EXERCISE AIM ▸ Starting at the top of the entries below, write out each line up to and including the one containing "left back paw: (586, 353)". Leave the pictures out.

Images with localized body landmarks ▸
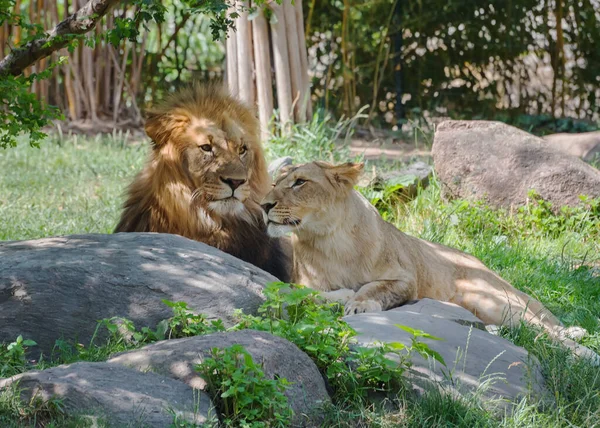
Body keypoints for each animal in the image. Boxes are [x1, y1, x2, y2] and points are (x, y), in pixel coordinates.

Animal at [262, 160, 600, 362]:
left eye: (300, 182)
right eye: (275, 182)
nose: (264, 204)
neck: (327, 238)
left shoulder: (405, 278)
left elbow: (373, 288)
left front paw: (358, 303)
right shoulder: (299, 283)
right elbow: (307, 296)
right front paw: (342, 296)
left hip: (487, 298)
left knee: (546, 332)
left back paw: (586, 353)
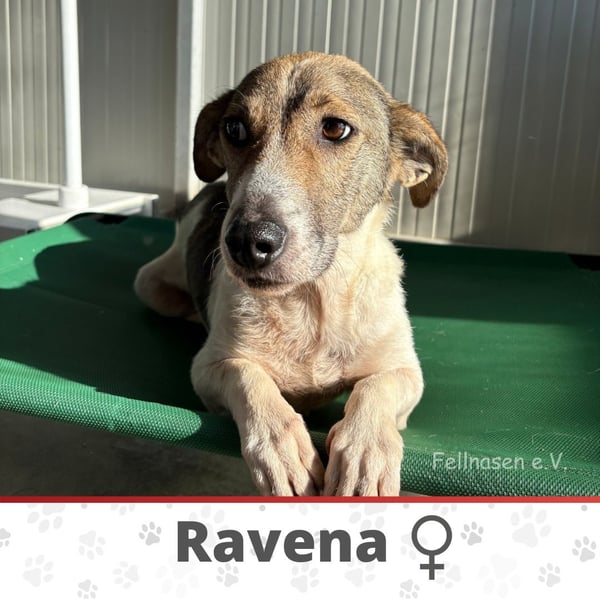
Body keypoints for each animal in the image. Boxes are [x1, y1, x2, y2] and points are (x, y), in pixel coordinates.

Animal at [134, 52, 448, 496]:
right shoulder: (208, 369)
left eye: (335, 128)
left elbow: (376, 387)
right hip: (150, 283)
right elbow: (246, 374)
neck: (312, 298)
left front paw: (365, 451)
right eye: (234, 128)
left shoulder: (404, 369)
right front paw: (283, 449)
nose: (247, 242)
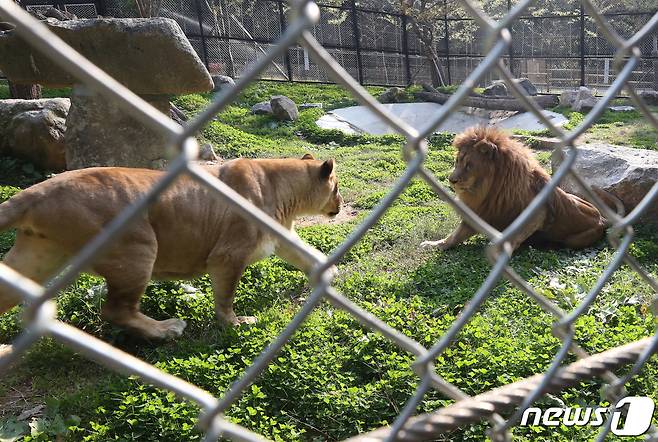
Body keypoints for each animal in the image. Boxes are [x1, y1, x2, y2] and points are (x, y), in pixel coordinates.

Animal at [0, 154, 340, 340]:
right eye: (336, 188)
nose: (339, 205)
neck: (282, 192)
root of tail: (36, 191)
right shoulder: (227, 256)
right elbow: (226, 296)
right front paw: (235, 323)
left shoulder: (280, 236)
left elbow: (307, 254)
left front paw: (330, 273)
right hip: (136, 249)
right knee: (114, 310)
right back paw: (167, 330)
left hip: (37, 256)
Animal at [420, 126, 620, 252]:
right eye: (457, 161)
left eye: (469, 165)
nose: (451, 180)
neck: (487, 190)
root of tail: (602, 219)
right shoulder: (478, 213)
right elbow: (453, 237)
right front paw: (434, 244)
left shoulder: (538, 213)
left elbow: (517, 234)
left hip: (575, 239)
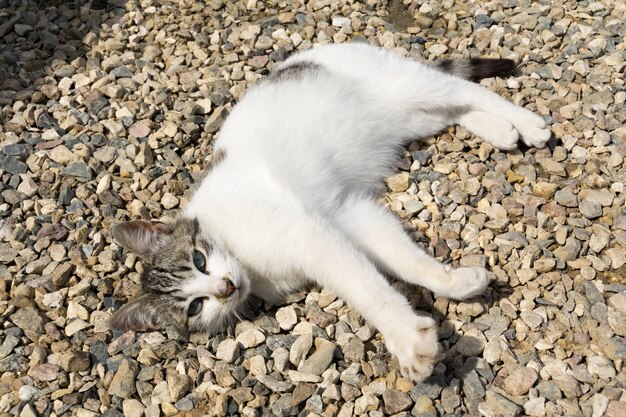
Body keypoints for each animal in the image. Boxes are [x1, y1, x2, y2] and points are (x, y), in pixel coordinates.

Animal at [109, 42, 548, 380]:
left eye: (199, 259)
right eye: (196, 307)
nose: (225, 288)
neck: (243, 259)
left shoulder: (309, 235)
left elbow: (367, 291)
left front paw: (407, 338)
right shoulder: (346, 215)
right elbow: (404, 261)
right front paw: (457, 282)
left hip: (406, 86)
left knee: (465, 89)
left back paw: (529, 123)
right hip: (413, 120)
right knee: (454, 109)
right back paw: (502, 131)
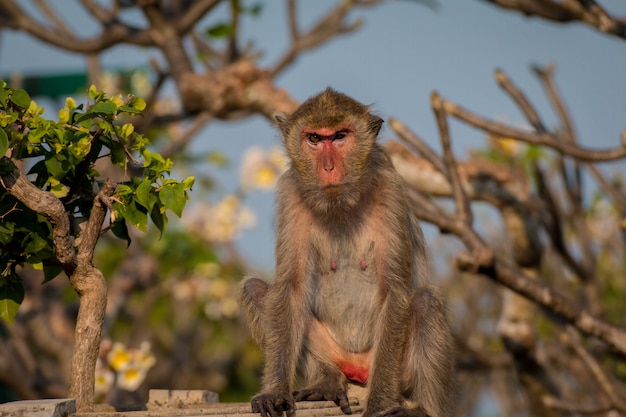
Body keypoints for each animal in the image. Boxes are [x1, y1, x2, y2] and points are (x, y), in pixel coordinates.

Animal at [240, 88, 454, 416]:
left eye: (340, 136)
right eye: (315, 139)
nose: (328, 168)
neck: (341, 203)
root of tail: (360, 369)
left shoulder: (389, 189)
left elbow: (394, 291)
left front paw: (379, 406)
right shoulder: (291, 191)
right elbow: (290, 289)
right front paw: (275, 392)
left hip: (396, 367)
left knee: (425, 302)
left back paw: (422, 409)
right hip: (338, 355)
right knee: (256, 290)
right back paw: (327, 380)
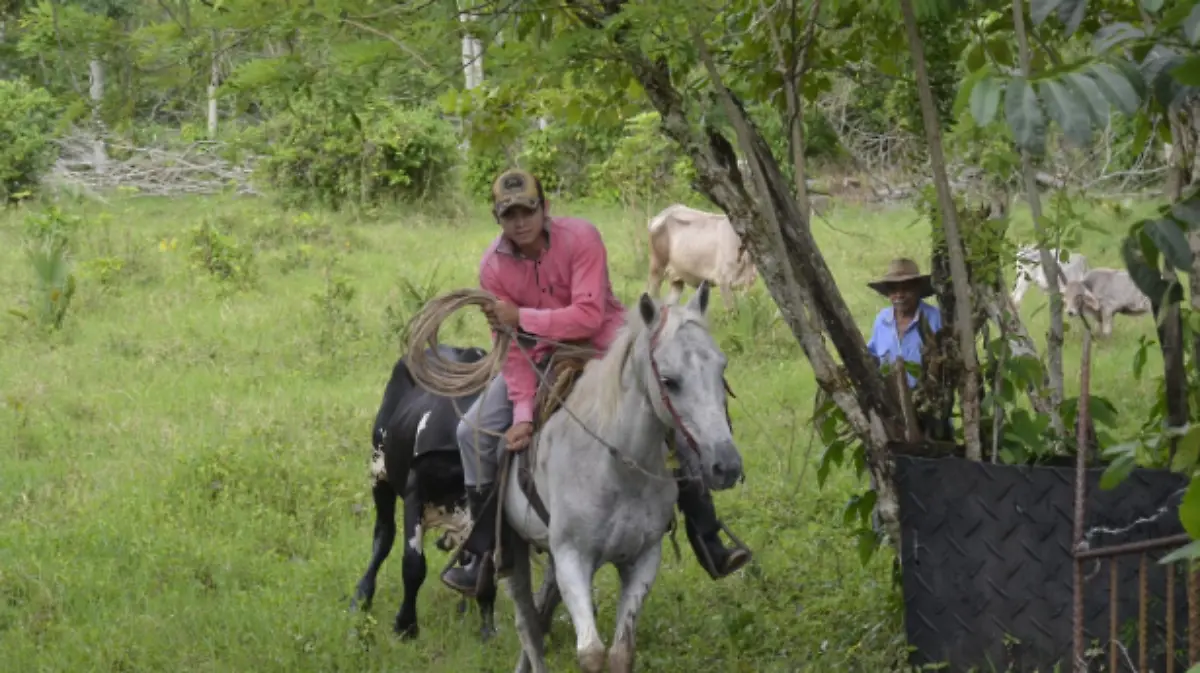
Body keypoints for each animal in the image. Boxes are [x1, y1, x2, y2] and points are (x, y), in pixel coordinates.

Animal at [350, 345, 499, 638]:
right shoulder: (414, 492)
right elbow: (413, 564)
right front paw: (405, 625)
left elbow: (486, 569)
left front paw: (487, 629)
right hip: (379, 470)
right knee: (383, 535)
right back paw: (362, 596)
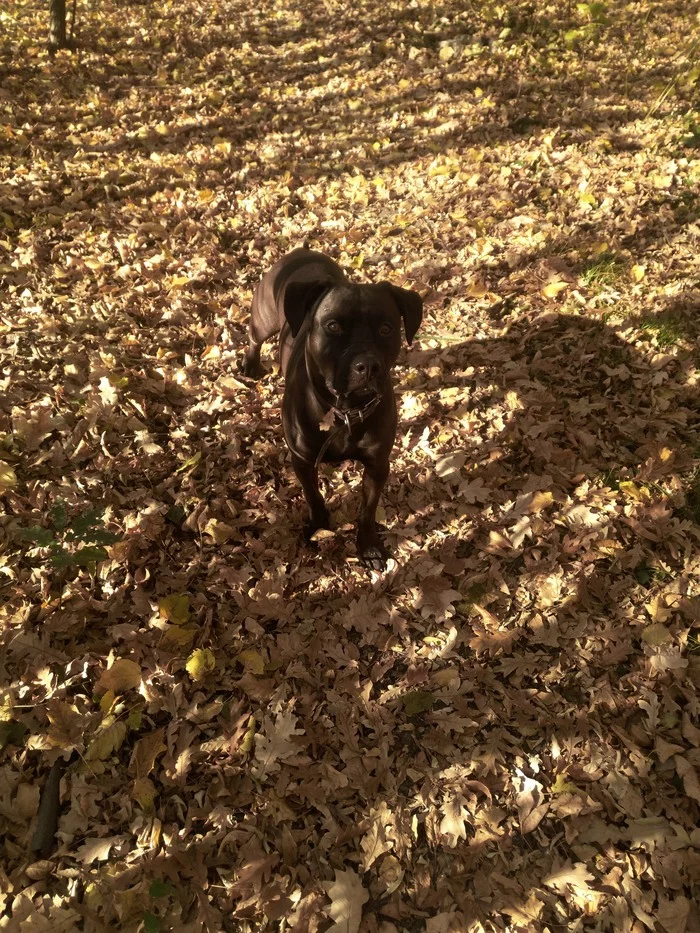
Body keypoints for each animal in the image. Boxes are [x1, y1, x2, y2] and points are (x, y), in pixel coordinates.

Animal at [243, 248, 424, 568]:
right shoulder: (302, 460)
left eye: (386, 328)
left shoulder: (378, 465)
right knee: (254, 337)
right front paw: (319, 528)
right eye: (333, 326)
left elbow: (367, 509)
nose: (368, 365)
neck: (345, 412)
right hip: (263, 318)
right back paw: (250, 364)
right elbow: (313, 496)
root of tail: (302, 251)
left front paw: (369, 547)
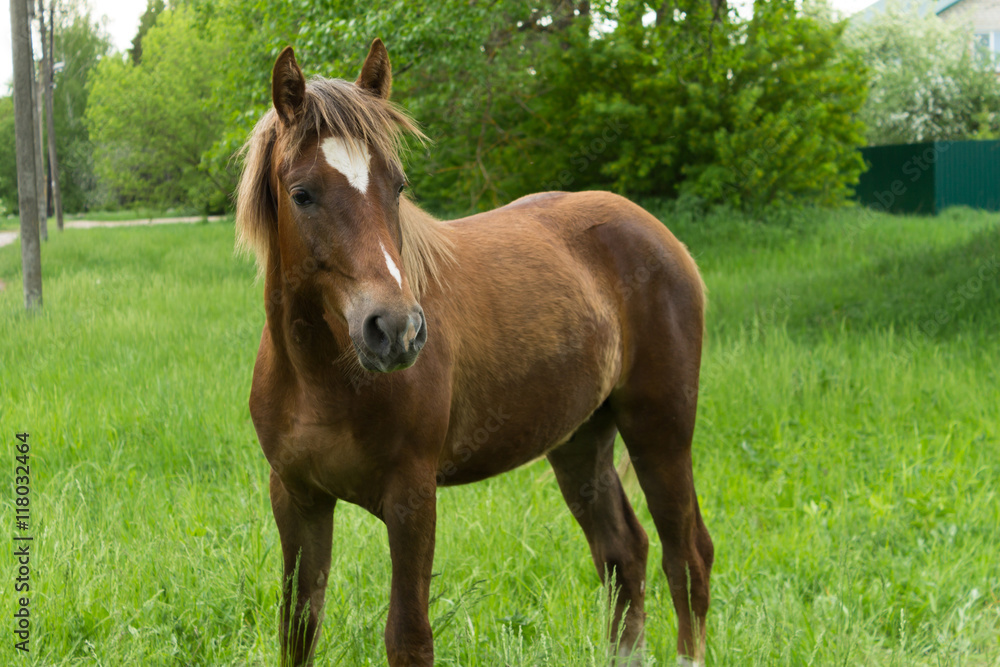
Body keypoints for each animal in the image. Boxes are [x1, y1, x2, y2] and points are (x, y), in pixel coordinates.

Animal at [238, 39, 716, 664]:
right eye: (302, 194)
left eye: (397, 186)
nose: (396, 330)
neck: (321, 379)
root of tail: (665, 239)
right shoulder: (297, 498)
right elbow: (298, 627)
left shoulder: (412, 498)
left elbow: (408, 636)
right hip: (580, 439)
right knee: (624, 553)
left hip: (660, 432)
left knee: (686, 559)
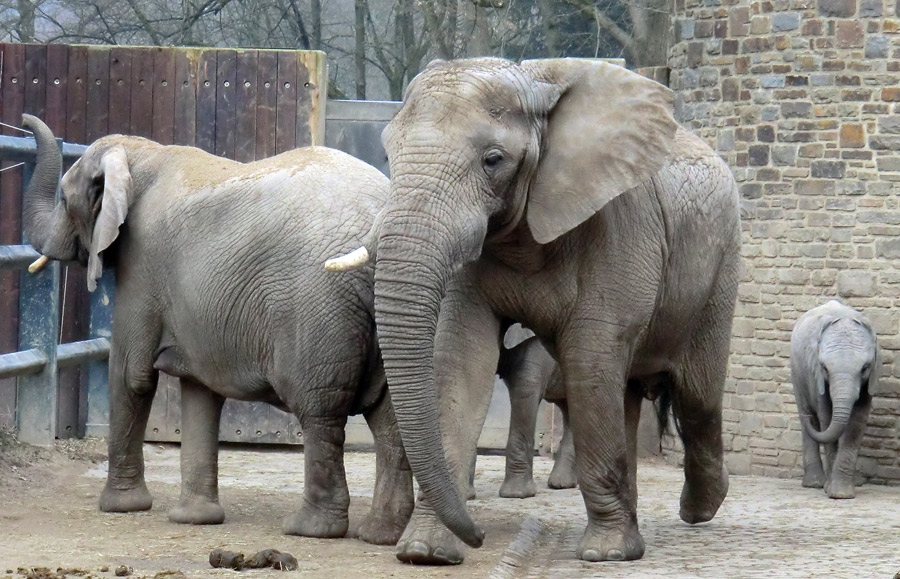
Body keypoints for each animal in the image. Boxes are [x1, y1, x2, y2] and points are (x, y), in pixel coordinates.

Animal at [22, 115, 414, 548]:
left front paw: (120, 507)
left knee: (321, 412)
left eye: (63, 198)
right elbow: (199, 391)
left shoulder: (142, 266)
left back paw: (310, 529)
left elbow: (132, 376)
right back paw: (380, 535)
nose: (23, 121)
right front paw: (195, 519)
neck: (142, 154)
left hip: (319, 307)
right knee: (390, 414)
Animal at [326, 59, 740, 568]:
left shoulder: (618, 223)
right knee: (628, 393)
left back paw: (699, 508)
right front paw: (426, 552)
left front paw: (605, 554)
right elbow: (462, 359)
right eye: (388, 155)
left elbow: (590, 356)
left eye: (493, 160)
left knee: (696, 396)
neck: (536, 84)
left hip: (721, 264)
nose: (481, 536)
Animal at [792, 302, 876, 500]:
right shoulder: (816, 377)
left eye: (865, 368)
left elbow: (856, 423)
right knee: (809, 417)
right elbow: (826, 418)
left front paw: (841, 494)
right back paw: (814, 484)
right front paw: (830, 490)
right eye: (824, 368)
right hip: (796, 373)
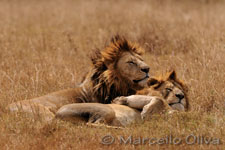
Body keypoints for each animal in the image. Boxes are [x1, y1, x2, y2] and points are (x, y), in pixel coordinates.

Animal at [55, 70, 189, 126]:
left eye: (182, 91)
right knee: (93, 124)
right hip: (107, 110)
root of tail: (57, 115)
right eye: (169, 89)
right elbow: (158, 100)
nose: (180, 96)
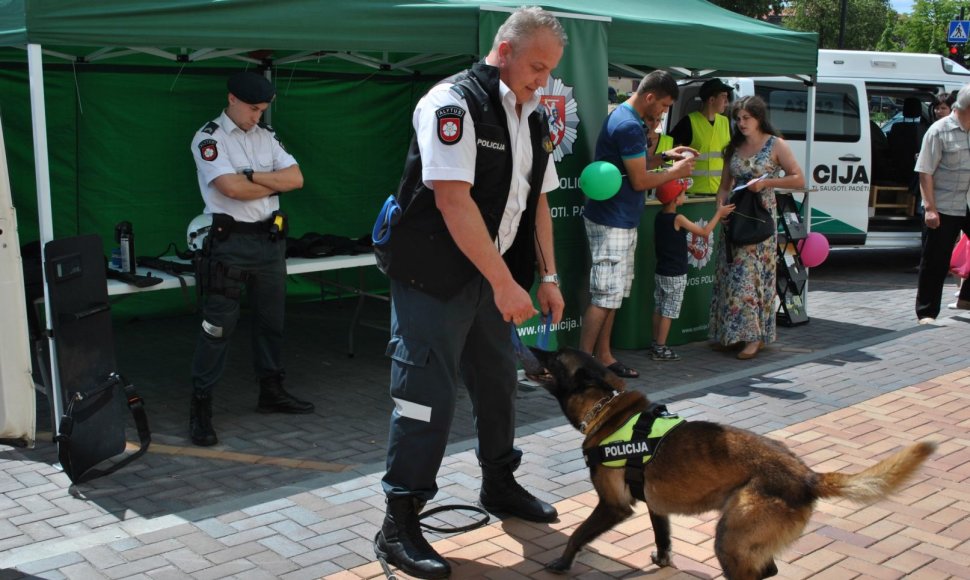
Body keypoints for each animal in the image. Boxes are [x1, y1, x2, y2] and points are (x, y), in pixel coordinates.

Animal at [528, 346, 936, 576]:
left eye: (555, 357)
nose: (532, 344)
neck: (606, 408)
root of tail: (806, 476)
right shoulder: (656, 506)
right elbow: (663, 538)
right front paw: (662, 561)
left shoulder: (613, 506)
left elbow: (577, 534)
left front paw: (562, 563)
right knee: (768, 569)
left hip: (730, 540)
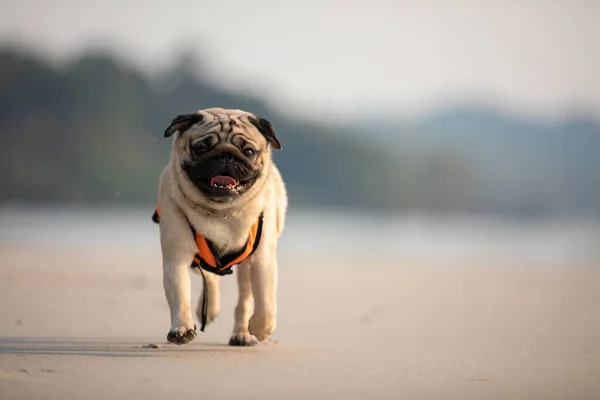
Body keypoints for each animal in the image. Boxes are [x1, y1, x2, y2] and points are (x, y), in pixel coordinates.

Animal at [154, 108, 288, 346]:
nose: (226, 155)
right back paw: (210, 310)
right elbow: (180, 294)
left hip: (246, 269)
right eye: (201, 149)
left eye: (249, 151)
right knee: (210, 277)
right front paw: (181, 328)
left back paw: (242, 333)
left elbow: (266, 302)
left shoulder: (262, 260)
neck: (222, 212)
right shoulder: (177, 257)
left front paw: (261, 328)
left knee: (245, 299)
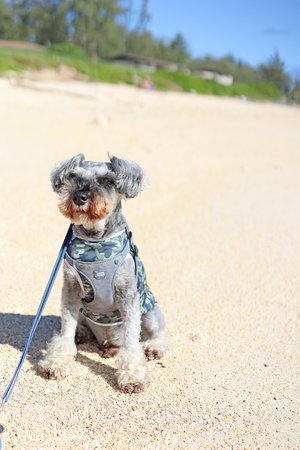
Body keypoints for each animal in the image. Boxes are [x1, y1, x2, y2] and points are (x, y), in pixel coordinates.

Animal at [37, 153, 168, 392]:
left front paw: (133, 377)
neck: (94, 241)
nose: (79, 197)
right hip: (83, 310)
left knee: (157, 334)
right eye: (73, 176)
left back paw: (153, 347)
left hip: (150, 310)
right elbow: (65, 330)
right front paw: (56, 362)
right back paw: (81, 333)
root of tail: (109, 343)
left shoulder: (128, 296)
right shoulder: (70, 290)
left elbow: (132, 342)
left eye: (107, 180)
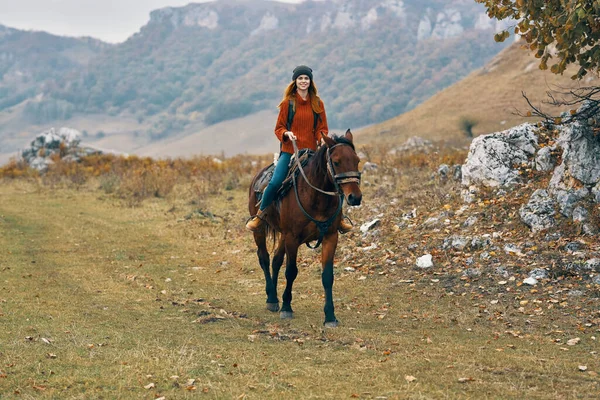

COMPLETED EXERCISE ▸
Body keypoints for each animal in the image. Boxes are [x1, y1, x2, y2] and points are (x, y), in pixel coordinates.

Animal at [262, 160, 600, 362]:
left eye: (300, 182)
right eye: (275, 182)
nose: (264, 204)
neck: (327, 238)
left shoulder: (405, 278)
left elbow: (373, 288)
left front paw: (358, 303)
right shoulder: (299, 283)
right elbow: (307, 296)
right front paw: (342, 296)
left hip: (487, 298)
left knee: (546, 332)
left back paw: (586, 353)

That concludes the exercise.